BEGIN Document section

Friday, 25 October 2013

Things you never knew about your body parts, Part 3

Welcome to the last instalment of the trilogy that is “Things you never knew about your body parts”. Let's start at the top, not the very top, but a bit down, at the mouth. We think of the mouth as being something which can open to let food and drink enter and words exit, but actually, “mouth” started out a bit further down as something usually quite prominent and certainly not open. The original root of “mouth” basically meant “jutting out”, giving a number of derivations that we use in modern English. The Latin word most closely related to “mouth” is mentum, chin, which suggests that “mouth” actually started life out as the chin, and somehow climbed up the face a little. Other words related to “mouth” and mentum are Latin mons, which gives us “mountain”, and minari, which means “threaten”, on the basis that something jutting out is threatening. So there you are – your mouth was once a chin and could have been a mountain and even a threat.

On the subject of chins, one word underscores the effects of culture on language, which might lead to the strangest formations, often ending up having no basis in reality. The Russian for “chin” is podborodok. Apart from being quite long, it doesn't seem particularly interesting, until you understand that the pod bit means “under” and the borod bit means “beard” (yes, it's historically the same word). Essentially, then, podborodok means literally “underbeard”, suggesting that the original word for “chin” was lost and that beards were more significant than what was under them. Strangely enough, a woman also has a podborodok even though she doesn't have a boroda (at least, the vast majority of women don't). But then Russian always did do strange things with the body, with claws for hands and nails for feet.

Now let's take a wander around the body for the next three words, all of which have transcended the mere physical and have come to describe a variety of feelings and emotions. First of all, when we think of a situation in which everyone agrees and gets on well, we have “harmony”, from Greek harmonia, literally “joining together”, from harmos, “joint”, related to English “arm”. And what surrounds all our joints and bones? Flesh, of course, which is sarx in Greek. What's that got to do with feeling? Well, if you want to strip the flesh off the bone you use the verb sarkazein, which also came to mean “sneer, speak bitterly”, sort of metaphorically tearing strips off someone. This gave us sarkasma, or “sarcasm”, which doesn't really do much for harmony when it's used.

END Document section
BEGIN Dataset content

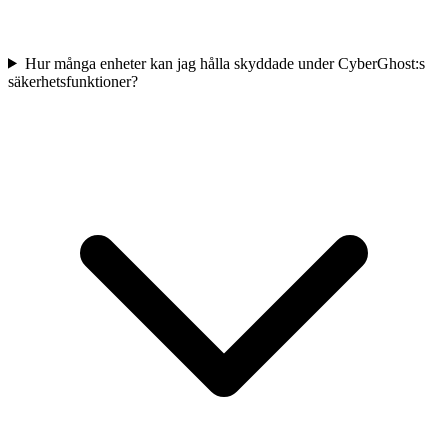
Hur många enheter kan jag hålla skyddade under CyberGhost:s
säkerhetsfunktioner?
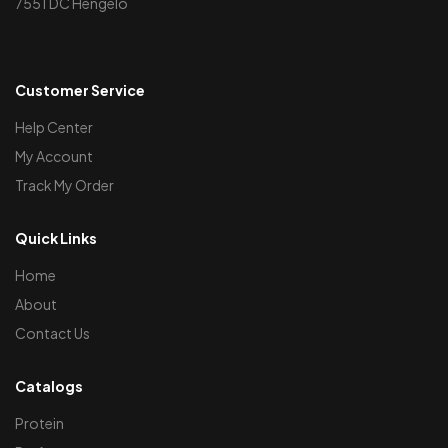
7551 DC Hengelo
Customer Service
Help Center
My Account
Track My Order
Quick Links
Home
About
Contact Us
Catalogs
Protein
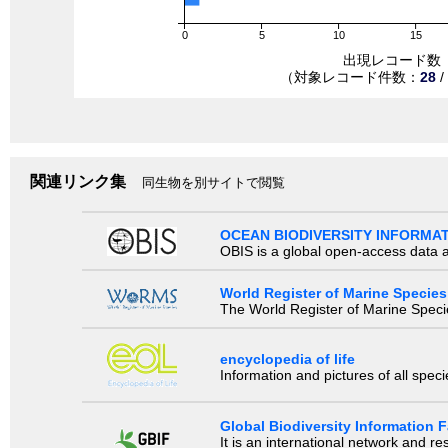
0
5
10
15
出現レコード数
（対象レコード件数：
28
/
関連リンク集
同生物を別サイトで閲覧
OCEAN BIODIVERSITY INFORMA
OBIS is a global open-access data a
World Register of Marine Species
The World Register of Marine Species
encyclopedia of life
Information and pictures of all spec
Global Biodiversity Information Fa
It is an international network and 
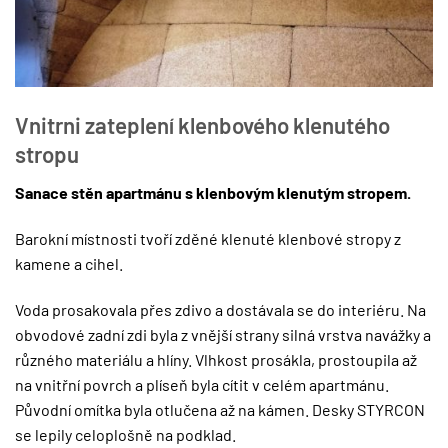
Vnitrni zateplení klenbového klenutého
stropu
Sanace stěn apartmánu s klenbovým klenutým stropem.
Barokní místnosti tvoří zděné klenuté klenbové stropy z
kamene a cihel.
Voda prosakovala přes zdivo a dostávala se do interiéru. Na
obvodové zadní zdi byla z vnější strany silná vrstva navážky a
různého materiálu a hlíny. Vlhkost prosákla, prostoupila až
na vnitřní povrch a plíseň byla cítit v celém apartmánu.
Původní omítka byla otlučena až na kámen. Desky STYRCON
se lepily celoplošně na podklad.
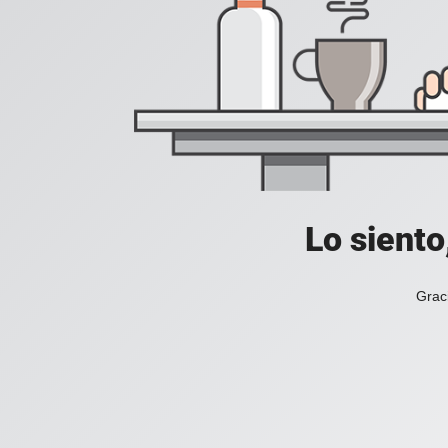
Lo siento
Grac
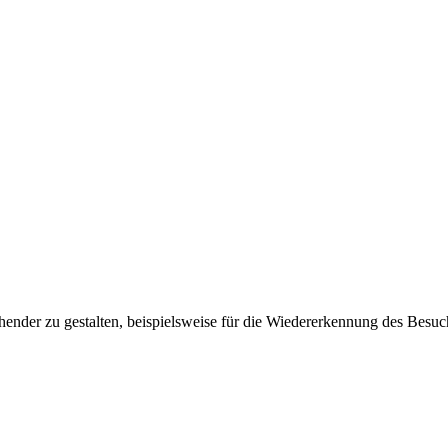
ender zu gestalten, beispielsweise für die Wiedererkennung des Besuc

END Dataset content

Tasks for this exercise:
1. In the body-parts post, condense the paragraph beginning "On the subject of chins" into a short bulleted list that keeps its main facts.
2. Retype everything in the body-parts post from "On the subject" down to "nails for feet.".

Task-by-task answers:
1.
- The word illustrates how culture shapes language, sometimes producing formations with no basis in reality.
- The Russian word for "chin" is podborodok.
- "Pod" means "under" and "borod" means "beard," so the word literally means "underbeard."
- This suggests that the original word for "chin" was lost and that beards mattered more than what lay beneath them.
- A woman also has a podborodok, even though the vast majority of women have no boroda.
- Russian does other strange things with the body too, with claws for hands and nails for feet.

2.
On the subject of chins, one word underscores the effects of culture on language, which might lead to the strangest formations, often ending up having no basis in reality. The Russian for “chin” is podborodok. Apart from being quite long, it doesn't seem particularly interesting, until you understand that the pod bit means “under” and the borod bit means “beard” (yes, it's historically the same word). Essentially, then, podborodok means literally “underbeard”, suggesting that the original word for “chin” was lost and that beards were more significant than what was under them. Strangely enough, a woman also has a podborodok even though she doesn't have a boroda (at least, the vast majority of women don't). But then Russian always did do strange things with the body, with claws for hands and nails for feet.